Here's a more recent article on the multiverse idea/strong theory.

[www.wsj.com]

Re: Machen's Hieroglyphics
Posted by: Oldjoe (IP Logged)
Date: 15 December, 2019 08:22AM
Not sure if anyone else here is following the Weird Studies podcast, but the latest episode has an interesting discussion of Jonathan Demme's film The Silence of the Lambs with reference to Machen's Hieroglyphics.

The discussion doesn't get to Hieroglyphics until close to the end, but the podcast hosts essentially build up to it throughout the episode, and they conclude with Machen's ideas providing a perfect aesthetic framework with which to interpret the film.

Well worth a listen!

[www.weirdstudies.com]

Re: Machen's Hieroglyphics
Posted by: Dale Nelson (IP Logged)
Date: 22 February, 2020 10:26AM
Is anyone up for a discussion of some other nonfiction by Machen?
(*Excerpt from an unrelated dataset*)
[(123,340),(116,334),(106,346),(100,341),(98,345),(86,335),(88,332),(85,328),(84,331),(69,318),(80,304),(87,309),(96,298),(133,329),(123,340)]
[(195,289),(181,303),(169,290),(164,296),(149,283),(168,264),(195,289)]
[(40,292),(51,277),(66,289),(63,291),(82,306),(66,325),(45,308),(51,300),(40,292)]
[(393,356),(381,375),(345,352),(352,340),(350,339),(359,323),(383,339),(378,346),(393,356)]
How about Far-Off Things, his first volume of autobiography? It is available online.

[www.gutenberg.org]

If anyone wants to go ahead with that, let's start a new thread.
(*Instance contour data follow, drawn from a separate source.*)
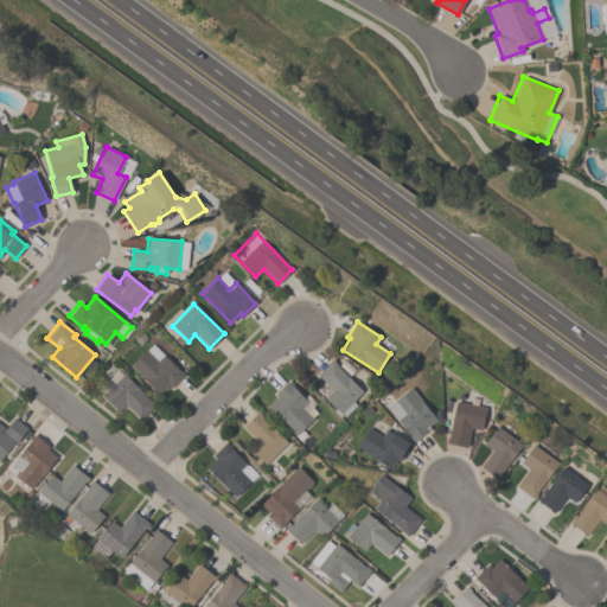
[(184,375),(171,388),(168,385),(159,395),(129,366),(152,344),(163,356),(164,355),(184,375)]
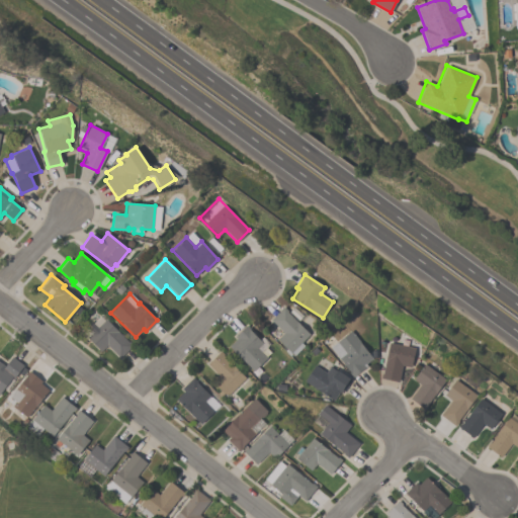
[(269,320),(282,307),(309,334),(300,342),(304,345),(293,355),(290,352),(289,352),(276,339),(283,333),(269,320)]
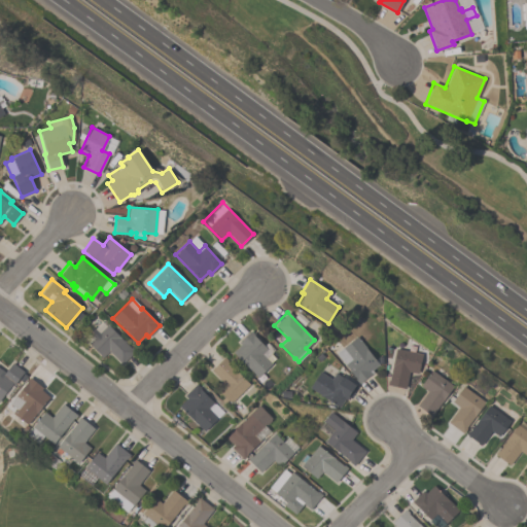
[(133,352),(120,364),(107,351),(102,357),(89,344),(94,338),(88,330),(92,326),(99,334),(107,325),(133,352)]
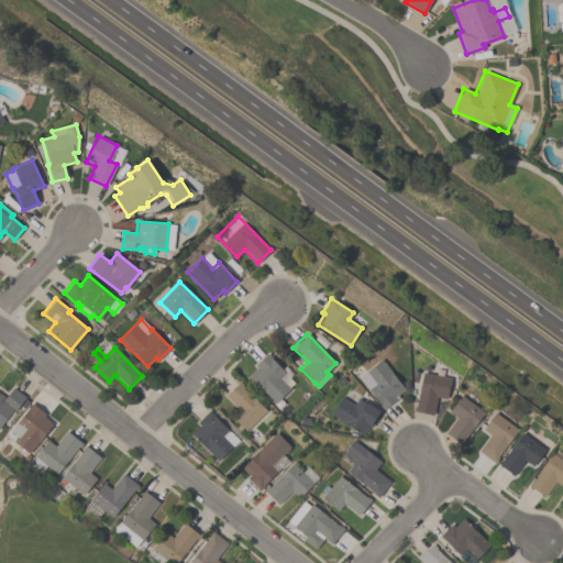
[(249,376),(257,367),(255,365),(268,353),(271,356),(271,357),(285,373),(278,378),(289,389),(275,404),(249,376)]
Re: Machen's Hieroglyphics
Posted by: Dale Nelson (IP Logged)
Date: 21 March, 2020 01:08PM
Knygatin spoke up for elephants some months ago. He and other ED folk might be interested in thisarticle:

[archive.wilsonquarterly.com]

Re: Machen's Hieroglyphics
Posted by: Knygatin (IP Logged)
Date: 21 March, 2020 06:52PM
Dale Nelson Wrote:
-------------------------------------------------------
> Knygatin spoke up for elephants some months ago.
> He and other ED folk might be interested in
> thisarticle:
>
> [archive.wilsonquarterly.com]
> hant-within

THANK YOU, Dale! That is an extraordinary document! If God is good, and I am sure He is, because He always points us towards the Truth, then He will bless you.
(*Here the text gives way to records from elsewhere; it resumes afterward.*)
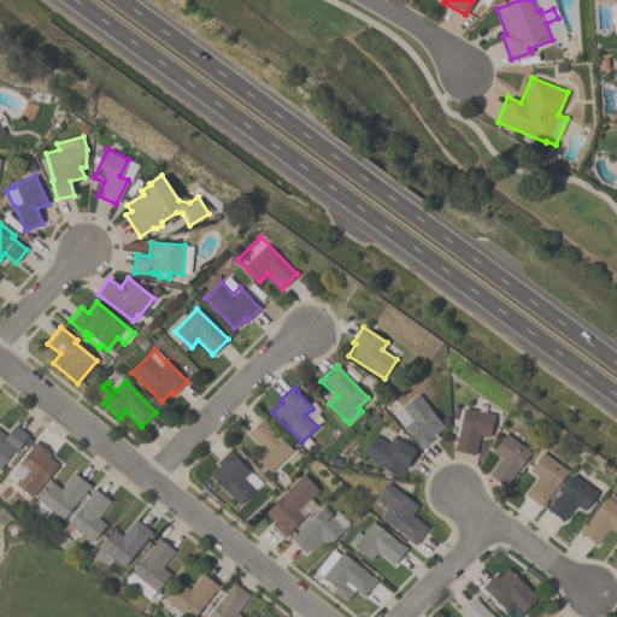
[(393,413),(417,394),(444,425),(432,435),(434,438),(421,448),(393,413)]
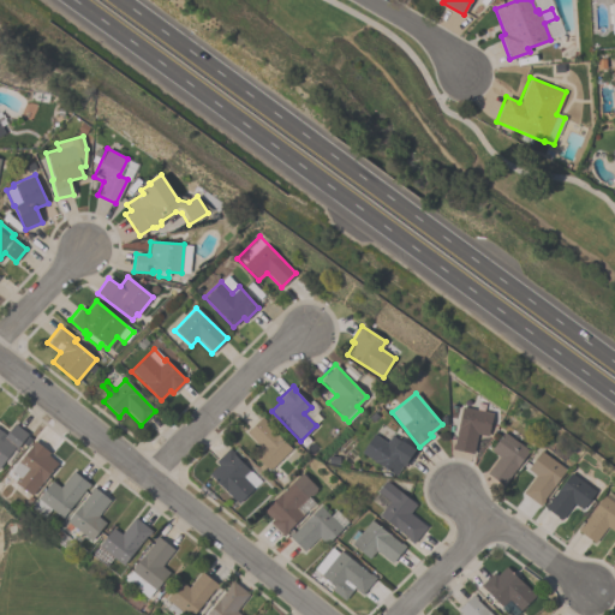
[(488,436),(476,434),(473,454),(451,451),(452,443),(454,445),(460,407),(471,408),(472,399),(487,401),(485,411),(491,412),(488,436)]
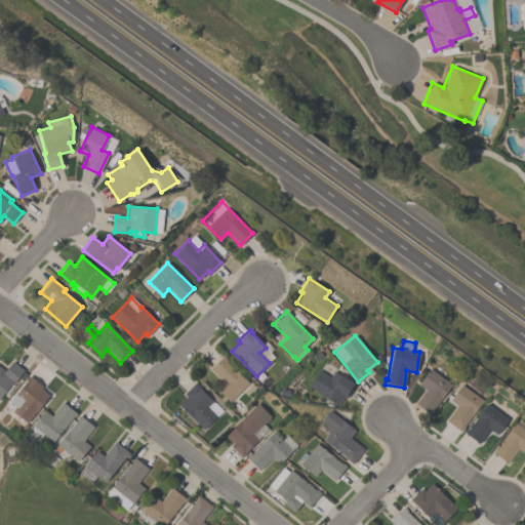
[(221,381),(209,369),(223,356),(249,382),(229,402),(215,388),(221,381)]
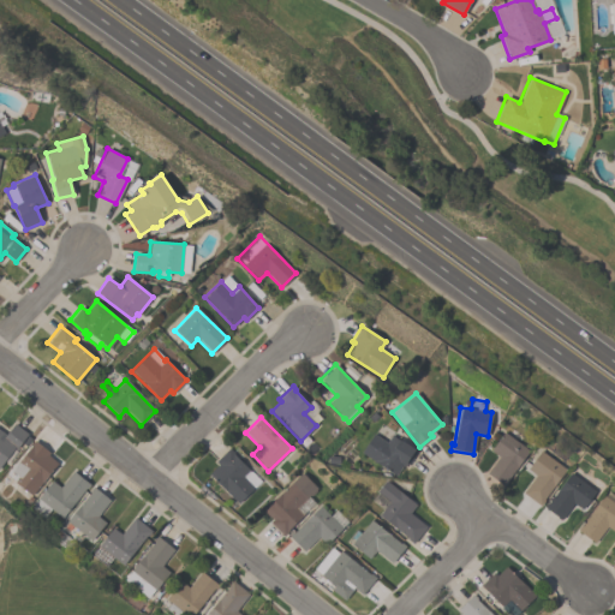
[(0,430),(5,435),(15,423),(27,434),(16,447),(15,447),(0,465),(0,430)]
Re: Machen's Hieroglyphics
Posted by: Dale Nelson (IP Logged)
Date: 11 August, 2021 01:30PM
The next time I read Hieroglyphics, perhaps I will try to keep before me this famous passage from Coleridge's Biographia Literaria:

----In this idea originated the plan of the Lyrical Ballads; in which it was agreed, that my endeavours should be directed to persons and characters supernatural, or at least romantic, yet so as to transfer from our inward nature a human interest and a semblance of truth sufficient to procure for these shadows of imagination that willing suspension of disbelief for the moment, which constitutes poetic faith. Mr. Wordsworth on the other hand was to propose to himself as his object, to give the charm of novelty to things of every day, and to excite a feeling analogous to the supernatural, by awakening the mind's attention from the lethargy of custom, and directing it to the loveliness and the wonders of the world before us; an inexhaustible treasure, but for which in consequence of the film of familiarity and selfish solicitude we have eyes, yet see not, ears that hear not, and hearts that neither feel nor understand.-----

Each poet was not just supposed to write poems, but was to evoke poetic consciousness. I'd say that the agenda here relates closely to Machen's idea of "ecstasy." All three of these writers perceive their society as, largely, inhabiting a disenchanted state of mind; if you regard numbers, measurement, materialist philosophy, and so on as sufficient, as answering to the requirements of reality, as "adequate," then you must be "disenchanted," and so you have a society increasingly characterized by disenchantment (and perhaps concurrently by a counterfeit "enchantment," i.e. sentimentalism). Well, then a one-word equivalent of "ecstasy" might be "re-enchantment."



Edited 1 time(s). Last edit at 11 Aug 21 | 01:30PM by Dale Nelson.